Опираясь на палку, осторожными шажками направился к двери. Рогацкий спал, острым углом согнувшись под одеялом, почти к подбородку прижав колени, и казалось, даже во сне злобствовал и матюкал кого-то. Как можно таких держать в судебных исполнителях! Не пощадит ведь, все опишет, до ночного горшка.

На соседнюю койку перебрался взгляд, скользнул по оранжевому одеялу. Ровно и плоско лежало оно, словно ничего-то под ним не было. По огромным рукам скользнул, замершим друг против друга как два околевших краба. С глазами Маточкина встретился. Кротко и одобрительно глядел на него старичок Маточкин: «Вижу, знаю куда и говорю — иди, коли ходится. Я б с удовольствием, да не могу, отгулял своё». И он, благословляя на трудный путь, согласно и ласково прикрыл глаза. Сомов остановился.

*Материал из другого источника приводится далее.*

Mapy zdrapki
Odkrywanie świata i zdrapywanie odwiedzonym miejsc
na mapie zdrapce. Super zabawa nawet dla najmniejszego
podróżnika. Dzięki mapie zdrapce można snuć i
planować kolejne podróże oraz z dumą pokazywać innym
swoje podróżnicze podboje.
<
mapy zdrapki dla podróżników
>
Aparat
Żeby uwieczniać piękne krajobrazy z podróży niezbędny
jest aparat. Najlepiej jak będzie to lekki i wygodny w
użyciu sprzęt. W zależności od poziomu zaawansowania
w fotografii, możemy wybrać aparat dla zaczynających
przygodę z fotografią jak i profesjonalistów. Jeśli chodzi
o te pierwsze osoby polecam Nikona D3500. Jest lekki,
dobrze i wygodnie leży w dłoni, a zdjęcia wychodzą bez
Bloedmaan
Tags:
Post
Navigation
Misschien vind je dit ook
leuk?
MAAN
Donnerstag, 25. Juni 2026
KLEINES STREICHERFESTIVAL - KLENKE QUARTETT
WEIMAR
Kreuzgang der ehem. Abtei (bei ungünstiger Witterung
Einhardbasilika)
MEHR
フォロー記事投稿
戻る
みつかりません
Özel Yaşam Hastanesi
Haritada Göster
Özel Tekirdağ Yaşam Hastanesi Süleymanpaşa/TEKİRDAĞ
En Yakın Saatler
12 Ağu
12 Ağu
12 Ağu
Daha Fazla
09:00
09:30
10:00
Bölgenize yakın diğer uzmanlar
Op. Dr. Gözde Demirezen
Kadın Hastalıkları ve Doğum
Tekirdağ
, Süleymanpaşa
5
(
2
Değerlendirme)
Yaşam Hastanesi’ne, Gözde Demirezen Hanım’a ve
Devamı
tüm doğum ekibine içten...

— Что, Кузьмич, не помер ещё? — Наклонив палку, уперся в неё костлявым бедром.

— Живой, — шепотом ответил Маточкин и, посветлев, часто–часто, весело заморгал белесыми ресничками — то ли тому радуясь, что живой, то ли этому хорошему утру.

— Держись, дед! Мы ещё попляшем с тобой.

Луч солнца косо сверкал над изголовьем кровати.

— Мне-то, правда, на сковородке плясать, — прибавил Сомов.

— Почему? — озаботившись, спросил Маточкин. Крестьянский человек, ко всему всерьёз относился.